How to write a Parser in C#?

ApprenticeHacker picture ApprenticeHacker · Sep 11, 2011 · Viewed 77.9k times · Source

How do I go about writing a Parser (Recursive Descent?) in C#? For now I just want a simple parser that parses arithmetic expressions (and reads variables?). Though later I intend to write an xml and html parser (for learning purposes). I am doing this because of the wide range of stuff in which parsers are useful: Web development, Programming Language Interpreters, Inhouse Tools, Gaming Engines, Map and Tile Editors, etc. So what is the basic theory of writing parsers and how do I implement one in C#? Is C# the right language for parsers (I once wrote a simple arithmetic parser in C++ and it was efficient. Will JIT compilation prove equally good?). Any helpful resources and articles. And best of all, code examples (or links to code examples).

Note: Out of curiosity, has anyone answering this question ever implemented a parser in C#?

Answer

Jonathan Dickinson picture Jonathan Dickinson · Sep 11, 2011

I have implemented several parsers in C# - hand-written and tool generated.

A very good introductory tutorial on parsing in general is Let's Build a Compiler - it demonstrates how to build a recursive descent parser; and the concepts are easily translated from his language (I think it was Pascal) to C# for any competent developer. This will teach you how a recursive descent parser works, but it is completely impractical to write a full programming language parser by hand.

You should look into some tools to generate the code for you - if you are determined to write a classical recursive descent parser (TinyPG, Coco/R, Irony). Keep in mind that there are other ways to write parsers now, that usually perform better - and have easier definitions (e.g. TDOP parsing or Monadic Parsing).

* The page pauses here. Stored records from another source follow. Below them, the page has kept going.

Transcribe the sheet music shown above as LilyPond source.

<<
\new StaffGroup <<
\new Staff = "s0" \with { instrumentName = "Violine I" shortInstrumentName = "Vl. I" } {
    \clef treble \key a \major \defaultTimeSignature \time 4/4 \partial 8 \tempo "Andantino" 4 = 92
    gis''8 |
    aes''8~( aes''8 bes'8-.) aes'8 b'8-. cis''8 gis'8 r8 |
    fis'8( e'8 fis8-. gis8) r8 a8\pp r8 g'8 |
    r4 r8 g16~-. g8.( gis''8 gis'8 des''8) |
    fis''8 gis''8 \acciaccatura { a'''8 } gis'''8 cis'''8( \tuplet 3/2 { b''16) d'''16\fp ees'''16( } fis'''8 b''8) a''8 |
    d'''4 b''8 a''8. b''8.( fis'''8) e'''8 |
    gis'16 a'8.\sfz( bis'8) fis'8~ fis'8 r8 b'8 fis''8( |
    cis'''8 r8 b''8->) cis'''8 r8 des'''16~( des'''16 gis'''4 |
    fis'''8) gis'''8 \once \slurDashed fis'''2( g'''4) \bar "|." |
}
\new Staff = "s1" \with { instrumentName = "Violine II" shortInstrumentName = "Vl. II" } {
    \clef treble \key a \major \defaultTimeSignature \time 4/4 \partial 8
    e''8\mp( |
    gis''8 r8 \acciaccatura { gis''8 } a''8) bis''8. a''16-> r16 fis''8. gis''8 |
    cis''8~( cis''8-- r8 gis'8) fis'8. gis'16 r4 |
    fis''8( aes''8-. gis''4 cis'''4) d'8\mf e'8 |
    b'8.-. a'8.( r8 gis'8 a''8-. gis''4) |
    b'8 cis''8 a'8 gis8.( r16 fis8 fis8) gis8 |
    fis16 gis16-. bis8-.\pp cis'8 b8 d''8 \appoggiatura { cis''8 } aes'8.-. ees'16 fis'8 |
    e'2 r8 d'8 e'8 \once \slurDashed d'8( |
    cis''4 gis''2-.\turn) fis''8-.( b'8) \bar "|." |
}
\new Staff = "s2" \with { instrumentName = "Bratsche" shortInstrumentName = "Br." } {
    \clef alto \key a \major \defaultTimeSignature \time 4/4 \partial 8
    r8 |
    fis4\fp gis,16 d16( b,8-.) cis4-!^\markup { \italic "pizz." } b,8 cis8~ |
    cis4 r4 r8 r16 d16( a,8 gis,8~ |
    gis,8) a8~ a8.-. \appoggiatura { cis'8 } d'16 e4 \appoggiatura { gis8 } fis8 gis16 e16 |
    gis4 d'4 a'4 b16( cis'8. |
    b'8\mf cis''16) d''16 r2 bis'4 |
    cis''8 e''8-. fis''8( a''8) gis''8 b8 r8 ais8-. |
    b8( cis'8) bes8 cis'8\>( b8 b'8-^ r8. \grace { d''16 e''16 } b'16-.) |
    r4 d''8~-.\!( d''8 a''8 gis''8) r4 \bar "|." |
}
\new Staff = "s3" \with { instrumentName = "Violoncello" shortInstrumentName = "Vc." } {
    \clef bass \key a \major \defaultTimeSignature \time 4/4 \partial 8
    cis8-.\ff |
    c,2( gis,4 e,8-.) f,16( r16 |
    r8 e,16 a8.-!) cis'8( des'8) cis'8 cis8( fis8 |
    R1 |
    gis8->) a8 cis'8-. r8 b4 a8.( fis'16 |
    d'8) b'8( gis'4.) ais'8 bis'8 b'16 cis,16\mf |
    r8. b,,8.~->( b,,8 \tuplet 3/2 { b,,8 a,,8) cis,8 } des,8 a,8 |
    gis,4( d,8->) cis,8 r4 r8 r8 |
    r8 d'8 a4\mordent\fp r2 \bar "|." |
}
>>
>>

On the topic of whether C# is up for the task - C# has some of the best text libraries out there. A lot of the parsers today (in other languages) have an obscene amount of code to deal with Unicode etc. I won't comment too much on JITted code because it can get quite religious - however you should be just fine. IronJS is a good example of a parser/runtime on the CLR (even though its written in F#) and its performance is just shy of Google V8.

Side Note: Markup parsers are completely different beasts when compared to language parsers - they are, in the majority of the cases, written by hand - and at the scanner/parser level very simple; they are not usually recursive descent - and especially in the case of XML it is better if you don't write a recursive descent parser (to avoid stack overflows, and because a 'flat' parser can be used in SAX/push mode).